Februari
1 februari
1. Februari is nooit zo fel, of hij heeft zijn drie zomerse dagen wel.
2 februari
1. Lichtmis (2 februari) donker, maakt de boer tot jonker.
2. Lichtmis (2 februari) helder en klaar, maakt de boer tot bedelaar.
3. Geeft Lichtmis (2 februari) klaverblad, met Pasen sneeuw op het pad.
4. Als met Lichtmis (2 februari) de zon brandt, komt er schaarste in het land.
5. Geeft Lichtmis (2 februari) zonneschijn, dan zal het later winter zijn.
6. Lichtmis (2 februari) donker, asdag (17 februari) klaar, geeft een vruchtbaar jaar.
7. Met Maria Lichtmis (2 februari) warme zonneschijn, er zal meer sneeuw, ijs en vorst dan te voren zijn.
8. Lichtmis (2 februari) helder en klaar, twee winters in een jaar.
9. Lichtmis (2 februari) helder en rein, het zal een lange winter zijn.
10. Op Lichtmis (2 februari) ziet een boer liever een wolf in zijn stal dan de zon.
11. Lichtmis (2 februari) vroeg de zon aan de toren, dan gaat al het vlas verloren.
12. Als met Lichtmis (2 februari) de zon op het misboek schijnt, is het een teken dat de winter verdwijnt.
13. Als met Lichtmis (2 februari) de zon door de boomgaard schijnt, zal het een goed appeljaar zijn.
14. Als op Lichtmis (2 februari) de zon schijnt door het hout, dan is het nog wel zes weken koud.
15. Als met Lichtmis (2 februari) de zon schijnt op de toren, krijgt men nog zoveel sneeuw als tevoren.
16. Als er te Lichtmis (2 februari) druppeltjes aan de doorhagen hangen, is 't schoon vlas te wegen.
17. Schijnt de zon met Lichtmis (2 februari) fel, komt vaak vorst nog streng en hel.
18. Brengt Lichtmis (2 februari) wolken en regen mee, is de winter voorbij en komt niet meer.
19. Drupt er met Lichtmis (2 februari) de hagendoorn dan is het een goed jaar voor het koorn.
20. Lichtmis (2 februari) klaar, goed roggejaar.
Betekenis: Klaar = helder weer
21. Met Lichtmis (2 februari) valt de sneeuw op een warme steen.

◇ ◇ ◇ ◇ ◇

▸ Opdracht A
Stemmen de volgende uitspraken overeen met de weerspreuken over februari hierboven? Antwoord telkens met ja of nee en citeer letterlijk de woorden uit de tekst die de doorslag geven.
(i) Een donkere Lichtmis samen met een klare asdag geeft een vruchtbaar jaar.
(ii) Het woord "klaar" betekent in de tekst droog weer.
(iii) Schijnt met Lichtmis de zon door de boomgaard, dan wordt het een slecht appeljaar.
▸ Opdracht B
Schrijf uit de weerspreuken over februari hierboven letterlijk over van "16. Als er te" tot en met "klaar, goed roggejaar.".

▸ Vermelde gegevens
◇ ◇ ◇ ◇ ◇

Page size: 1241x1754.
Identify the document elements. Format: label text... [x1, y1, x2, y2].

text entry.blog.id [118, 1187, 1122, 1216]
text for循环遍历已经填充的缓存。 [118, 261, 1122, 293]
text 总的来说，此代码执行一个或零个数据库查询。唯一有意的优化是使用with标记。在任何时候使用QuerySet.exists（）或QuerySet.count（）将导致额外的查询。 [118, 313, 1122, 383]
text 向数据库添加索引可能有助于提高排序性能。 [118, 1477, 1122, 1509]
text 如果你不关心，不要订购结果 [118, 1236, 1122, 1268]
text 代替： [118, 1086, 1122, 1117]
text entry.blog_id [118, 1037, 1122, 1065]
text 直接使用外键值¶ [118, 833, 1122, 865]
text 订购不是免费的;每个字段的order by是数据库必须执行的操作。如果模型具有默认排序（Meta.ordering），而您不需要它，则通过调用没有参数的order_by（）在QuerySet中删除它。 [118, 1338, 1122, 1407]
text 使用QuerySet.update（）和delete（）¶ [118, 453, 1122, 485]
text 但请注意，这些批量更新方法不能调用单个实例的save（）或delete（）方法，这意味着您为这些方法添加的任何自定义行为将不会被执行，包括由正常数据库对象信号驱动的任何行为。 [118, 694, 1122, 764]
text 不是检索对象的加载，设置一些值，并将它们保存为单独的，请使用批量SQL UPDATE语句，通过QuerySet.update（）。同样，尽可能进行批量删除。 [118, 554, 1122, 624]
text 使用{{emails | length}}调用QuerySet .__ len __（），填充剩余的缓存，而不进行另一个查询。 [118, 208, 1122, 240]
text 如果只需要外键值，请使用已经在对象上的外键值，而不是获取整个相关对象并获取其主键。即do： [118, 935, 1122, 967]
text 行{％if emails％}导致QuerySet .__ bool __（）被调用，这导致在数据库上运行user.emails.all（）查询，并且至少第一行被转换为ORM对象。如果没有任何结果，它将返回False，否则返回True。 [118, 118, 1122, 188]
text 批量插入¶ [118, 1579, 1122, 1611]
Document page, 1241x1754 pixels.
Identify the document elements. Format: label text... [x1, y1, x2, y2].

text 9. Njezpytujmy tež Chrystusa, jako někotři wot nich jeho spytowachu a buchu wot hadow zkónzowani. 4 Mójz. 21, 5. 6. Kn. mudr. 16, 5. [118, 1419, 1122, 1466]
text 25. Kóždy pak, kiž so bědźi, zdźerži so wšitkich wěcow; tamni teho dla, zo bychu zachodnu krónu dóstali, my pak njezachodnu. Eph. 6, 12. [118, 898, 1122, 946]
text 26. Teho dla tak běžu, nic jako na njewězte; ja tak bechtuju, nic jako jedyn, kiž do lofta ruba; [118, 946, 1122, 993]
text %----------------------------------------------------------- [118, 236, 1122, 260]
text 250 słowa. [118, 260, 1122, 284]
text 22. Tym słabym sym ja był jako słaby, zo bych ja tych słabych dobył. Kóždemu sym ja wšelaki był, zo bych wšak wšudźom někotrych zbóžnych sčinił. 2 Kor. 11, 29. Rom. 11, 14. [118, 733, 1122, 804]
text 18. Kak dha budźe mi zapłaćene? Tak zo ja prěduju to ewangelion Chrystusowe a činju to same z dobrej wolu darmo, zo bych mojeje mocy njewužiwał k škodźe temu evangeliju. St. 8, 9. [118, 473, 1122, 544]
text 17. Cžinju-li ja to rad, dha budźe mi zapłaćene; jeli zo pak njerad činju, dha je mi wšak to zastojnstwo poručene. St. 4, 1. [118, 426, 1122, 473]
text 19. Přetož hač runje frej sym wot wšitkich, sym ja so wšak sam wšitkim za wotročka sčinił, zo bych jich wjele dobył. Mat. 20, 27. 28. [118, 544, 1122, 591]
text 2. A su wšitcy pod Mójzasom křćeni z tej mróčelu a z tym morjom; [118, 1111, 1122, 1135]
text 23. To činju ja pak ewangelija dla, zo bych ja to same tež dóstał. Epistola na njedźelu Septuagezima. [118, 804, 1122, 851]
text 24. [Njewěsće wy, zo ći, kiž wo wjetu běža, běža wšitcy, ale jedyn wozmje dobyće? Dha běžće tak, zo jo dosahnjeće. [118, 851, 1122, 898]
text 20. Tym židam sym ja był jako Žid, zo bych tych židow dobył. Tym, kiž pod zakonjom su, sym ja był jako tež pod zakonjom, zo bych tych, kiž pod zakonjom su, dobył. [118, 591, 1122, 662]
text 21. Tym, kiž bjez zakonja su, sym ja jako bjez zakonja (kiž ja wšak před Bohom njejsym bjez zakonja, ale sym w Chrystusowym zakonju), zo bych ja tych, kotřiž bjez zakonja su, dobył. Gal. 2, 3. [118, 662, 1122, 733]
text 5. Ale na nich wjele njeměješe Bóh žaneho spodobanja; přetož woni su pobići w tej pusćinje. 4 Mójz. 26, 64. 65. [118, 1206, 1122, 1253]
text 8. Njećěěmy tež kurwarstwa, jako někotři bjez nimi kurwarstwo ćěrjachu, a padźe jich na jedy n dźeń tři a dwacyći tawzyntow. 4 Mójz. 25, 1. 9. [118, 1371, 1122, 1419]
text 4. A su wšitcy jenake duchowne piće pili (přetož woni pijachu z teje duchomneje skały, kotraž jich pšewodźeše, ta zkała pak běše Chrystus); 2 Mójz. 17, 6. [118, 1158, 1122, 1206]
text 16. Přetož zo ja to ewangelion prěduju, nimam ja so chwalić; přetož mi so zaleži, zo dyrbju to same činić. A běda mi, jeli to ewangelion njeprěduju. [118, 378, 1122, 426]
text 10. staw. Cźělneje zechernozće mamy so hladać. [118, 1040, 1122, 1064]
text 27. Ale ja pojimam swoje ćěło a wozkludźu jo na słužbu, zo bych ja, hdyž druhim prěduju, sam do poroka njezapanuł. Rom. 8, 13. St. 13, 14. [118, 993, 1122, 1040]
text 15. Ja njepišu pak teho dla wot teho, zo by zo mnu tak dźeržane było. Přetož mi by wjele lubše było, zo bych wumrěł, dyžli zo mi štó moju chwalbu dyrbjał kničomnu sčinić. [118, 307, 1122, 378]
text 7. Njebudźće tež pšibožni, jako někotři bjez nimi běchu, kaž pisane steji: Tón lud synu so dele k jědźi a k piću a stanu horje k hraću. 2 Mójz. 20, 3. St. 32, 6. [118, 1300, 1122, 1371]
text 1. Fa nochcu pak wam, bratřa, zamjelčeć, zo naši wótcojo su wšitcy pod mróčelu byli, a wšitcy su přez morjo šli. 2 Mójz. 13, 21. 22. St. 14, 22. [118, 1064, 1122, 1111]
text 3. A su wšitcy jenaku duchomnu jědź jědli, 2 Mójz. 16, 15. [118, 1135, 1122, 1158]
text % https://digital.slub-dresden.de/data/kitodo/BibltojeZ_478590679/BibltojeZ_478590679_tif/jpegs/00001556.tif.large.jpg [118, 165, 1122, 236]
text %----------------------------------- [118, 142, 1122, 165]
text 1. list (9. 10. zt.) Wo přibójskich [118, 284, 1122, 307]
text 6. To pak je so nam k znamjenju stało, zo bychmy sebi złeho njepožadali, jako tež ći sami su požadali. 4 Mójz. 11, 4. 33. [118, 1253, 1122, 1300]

◇ ◇ ◇ ◇ ◇

▸ Schriftelijk antwoord A
(i) Ja: "Lichtmis (2 februari) donker, asdag (17 februari) klaar, geeft een vruchtbaar jaar."
(ii) Nee: "Klaar = helder weer"
(iii) Nee: "Als met Lichtmis (2 februari) de zon door de boomgaard schijnt, zal het een goed appeljaar zijn."

▸ Schriftelijk antwoord B
16. Als er te Lichtmis (2 februari) druppeltjes aan de doorhagen hangen, is 't schoon vlas te wegen.
17. Schijnt de zon met Lichtmis (2 februari) fel, komt vaak vorst nog streng en hel.
18. Brengt Lichtmis (2 februari) wolken en regen mee, is de winter voorbij en komt niet meer.
19. Drupt er met Lichtmis (2 februari) de hagendoorn dan is het een goed jaar voor het koorn.
20. Lichtmis (2 februari) klaar, goed roggejaar.